Aggie knew that she should have been happy about this because it was precisely what she had told him, at the beginning, was necessary for their relationship to survive on a long-term basis. Friendship and not lust would be the key to the sort of amicable union they would need to be good parents to their child.
Where he had taken that on board, however, she was still struggling and now she couldn’t think what he might want to talk to her about that had necessitated a random visit to the school.
Could it be that he had found someone else? That would account for the shadow of uncertainty on his face. Luiz was not an uncertain man. Fear gripped her, turning her complexion chalky white. She could think of no other reason for him to be here and to want to have a talk with her. A talk that was so urgent it couldn’t wait. He intended to brace her for the news before she heard about it via the grapevine, for her brother would surely find out and impart the information to her.
‘Is it about … financial stuff?’ she asked, clinging to the hope that he would say yes.
‘It’s nothing to do with money, or with any practicalities, Aggie. My car’s outside.’
Aggie nodded but her body was numb all over as she gathered her things, her bag, her lightweight jacket and followed him to where his car was parked on a single yellow line outside the school.
‘Where are we going? I have to be back at school by one-thirty.’
‘You might have to call and tell them that you’ll be later.’
‘Why? What can you have to say that can’t be said closer to the school? There’s a café just down that street ahead. Let’s go there and get this little talk of yours over and done with.’
‘It’s no
t that easy, I’m afraid.’
She noticed that the hesitation was back and it chilled her once again to the core.

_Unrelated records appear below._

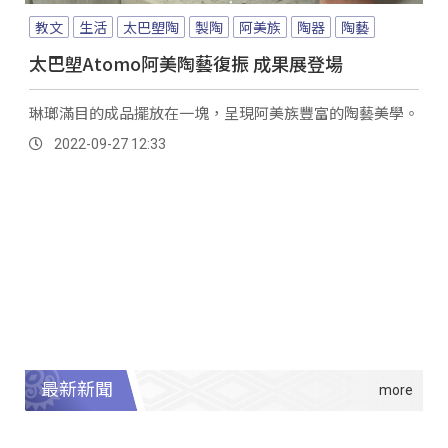
教文
生活
太巴塱陶
製陶
阿美族
陶器
陶藝
太巴塱Atomo阿美陶藝復振 成果展登場
琳瑯滿目的成品擺放在一塊，呈現阿美族豐富的陶藝美學。
2022-09-27 12:33
最新新聞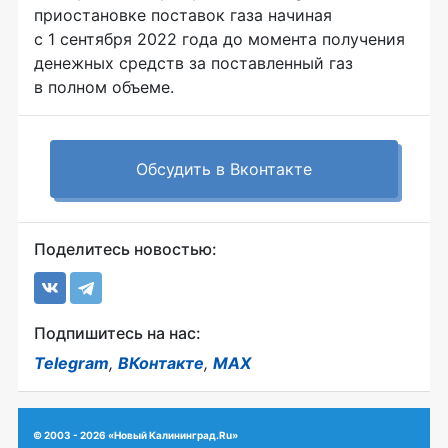
приостановке поставок газа начиная
с 1 сентября 2022 года до момента получения
денежных средств за поставленный газ
в полном объеме.
Обсудить в Вконтакте
Поделитесь новостью:
Подпишитесь на нас:
Telegram
,
ВКонтакте
,
MAX
© 2003 - 2026 «Новый Калининград.Ru»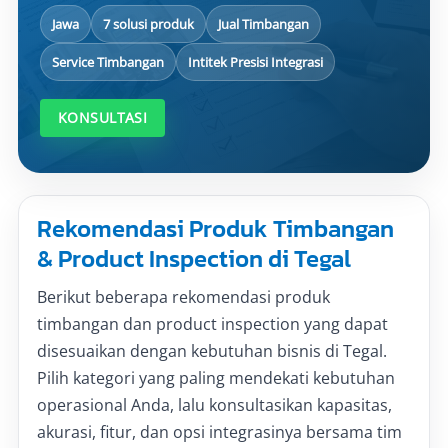
Jawa
7 solusi produk
Jual Timbangan
Service Timbangan
Intitek Presisi Integrasi
KONSULTASI
Rekomendasi Produk Timbangan
& Product Inspection di Tegal
Berikut beberapa rekomendasi produk
timbangan dan product inspection yang dapat
disesuaikan dengan kebutuhan bisnis di Tegal.
Pilih kategori yang paling mendekati kebutuhan
operasional Anda, lalu konsultasikan kapasitas,
akurasi, fitur, dan opsi integrasinya bersama tim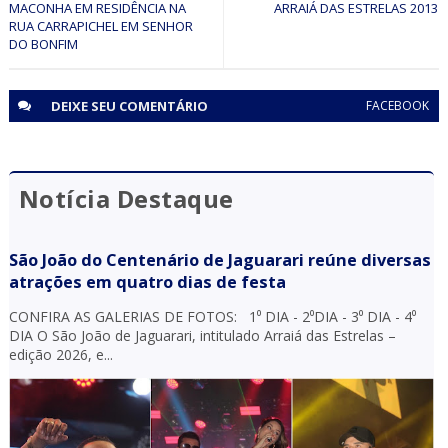
MACONHA EM RESIDÊNCIA NA
ARRAIÁ DAS ESTRELAS 2013
RUA CARRAPICHEL EM SENHOR
DO BONFIM
DEIXE SEU
COMENTÁRIO
FACEBOOK
Notícia Destaque
São João do Centenário de Jaguarari reúne diversas
atrações em quatro dias de festa
CONFIRA AS GALERIAS DE FOTOS: 1⁰ DIA - 2⁰DIA - 3⁰ DIA - 4⁰
DIA O São João de Jaguarari, intitulado Arraiá das Estrelas –
edição 2026, e...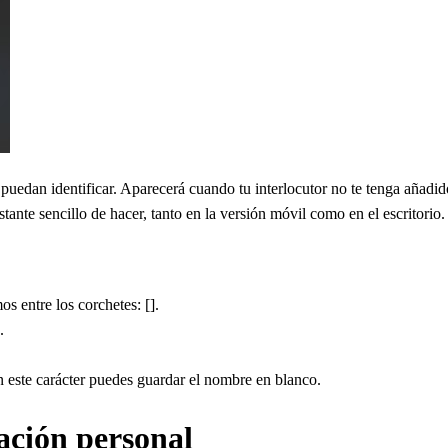
puedan identificar. Aparecerá cuando tu interlocutor no te tenga añadi
astante sencillo de hacer, tanto en la versión móvil como en el escritorio.
 entre los corchetes: [ㅤ].
.
 este carácter puedes guardar el nombre en blanco.
ación personal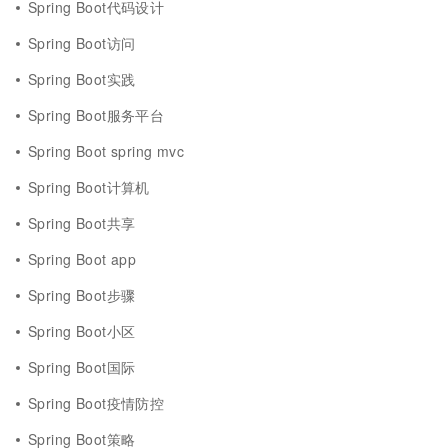
Spring Boot代码设计
Spring Boot访问
Spring Boot实践
Spring Boot服务平台
Spring Boot spring mvc
Spring Boot计算机
Spring Boot共享
Spring Boot app
Spring Boot步骤
Spring Boot小区
Spring Boot国际
Spring Boot疫情防控
Spring Boot策略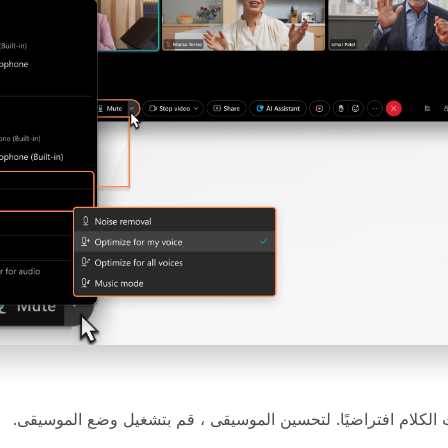
 الكلام افتراضيًا. لتحسين الموسيقى ، قم بتشغيل وضع الموسيقى.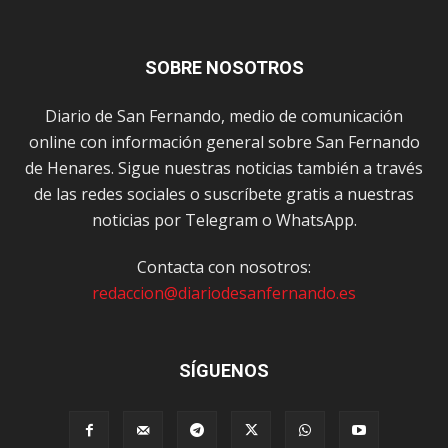
SOBRE NOSOTROS
Diario de San Fernando, medio de comunicación
online con información general sobre San Fernando
de Henares. Sigue nuestras noticias también a través
de las redes sociales o suscríbete gratis a nuestras
noticias por Telegram o WhatsApp.
Contacta con nosotros:
redaccion@diariodesanfernando.es
SÍGUENOS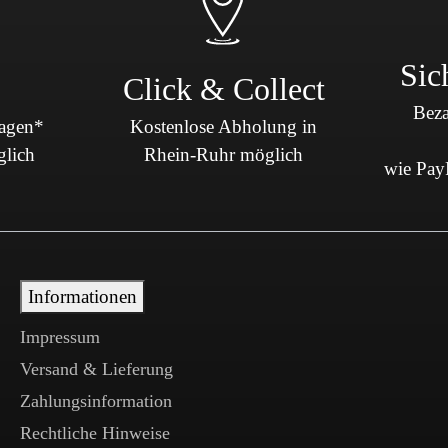
Sic
Click & Collect
Beza
Tagen*
Kostenlose Abholung in
glich
Rhein-Ruhr möglich
wie PayP
Informationen
Impressum
Versand & Lieferung
Zahlungsinformation
Rechtliche Hinweise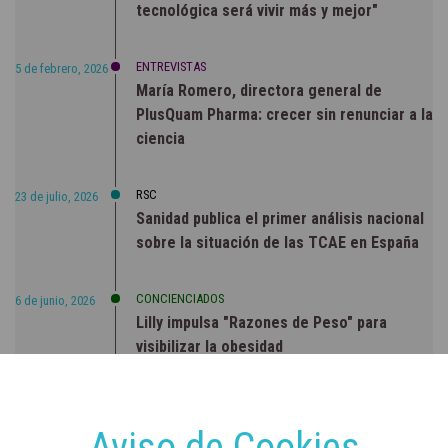
tecnológica será vivir más y mejor"
ENTREVISTAS
5 de febrero, 2026
María Romero, directora general de
PlusQuam Pharma: crecer sin renunciar a la
ciencia
RSC
23 de julio, 2026
Sanidad publica el primer análisis nacional
sobre la situación de las TCAE en España
CONCIENCIADOS
6 de junio, 2026
Lilly impulsa "Razones de Peso" para
visibilizar la obesidad
ENTRE BASTIDORES
25 de marzo, 2023
Real Academia Nacional de Farmacia: un
Aviso de Cookies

‘I’m stronger than you think,’ she said, bracing herself. ‘I can handle whatever you have to tell me. You don’t need to get me to some fancy restaurant to break the news.’
‘We’re not going to a fancy restaurant. I know you well enough by now not to make the mistake of taking you somewhere fancy unless you have at least an hour to get ready in advance.’
‘It’s not my fault I still get a little nervous at some of those places you’ve taken me to. I don’t feel comfortable being surrounded by celebrities!’
‘And it’s what I like about you,’ Luiz murmured. That, along with all the thousands of other little quirks which should have shown him by now the significance of what he felt for her. He had always counted himself as a pretty shrewd guy and yet, with her, he had been as thick as the village idiot.
‘It is?’ Aggie shamefully grasped that barely audible compliment.
‘I want to show you something.’ The traffic was free-flowing and they were driving quickly out of London now, heading towards the motorway. For a while, Aggie’s mind went into freefall as she recollected the last time she had been in a car heading out of London. His car. Except then, the snow had been falling thick and fast and little had she known that she had been heading towards a life-changing destiny. If, at the time, she had been in possession of a crystal ball, would she have looked into it and backed away from sleeping with him? The answer, of course, was no. For better or for worse she had thought at the time, and she still thought so now, even though the better had lasted for precious little time.